Question

Determine whether the given differential equation is exact. If it is exact, solve it. (tan(x)-sin(x)sin*y))dx+cos(x)cos(y)dy=0 g

Answer 1

The differential equation

$M(x,y) \, dx + N(x,y) \, dy = 0$

is considered exact if $M_y = N_x$ (where subscripts denote partial derivatives). If it is exact, then its general solution is an implicit function $f(x,y)=C$ such that $f_x=M$ and $f_y=N$.

We have

$M = \tan(x) - \sin(x) \sin(y) \implies M_y = -\sin(x) \cos(y)$

$N = \cos(x) \cos(y) \implies N_x = -\sin(x) \cos(y)$

and $M_y=N_x$, so the equation is indeed exact.

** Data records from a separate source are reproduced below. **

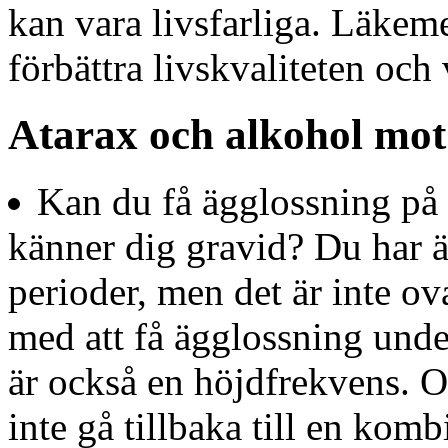
kan vara livsfarliga. Läkeme
förbättra livskvaliteten oc
Atarax och alkohol mot 
Kan du få ägglossning på 
känner dig gravid? Du har ä
perioder, men det är inte ova
med att få ägglossning unde
är också en höjdfrekvens. 
inte gå tillbaka till en kom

Now, the solution $f$ satisfies

$f_x = \tan(x) - \sin(x) \sin(y)$

Integrating with respect to $x$, we get

$\displaystyle \int f_x \, dx = \int (\tan(x) - \sin(x) \sin(y)) \, dx$

$\implies f(x,y) = -\ln|\cos(x)| + \cos(x) \sin(y) + g(y)$

and differentiating with respect to $y$, we get

$f_y = \cos(x) \cos(y) = \cos(x) \cos(y) + \dfrac{dg}{dy}$

$\implies \dfrac{dg}{dy} = 0 \implies g(y) = C$

Then the general solution to the exact equation is

$f(x,y) = \boxed{-\ln|\cos(x)| + \cos(x) \sin(y) = C}$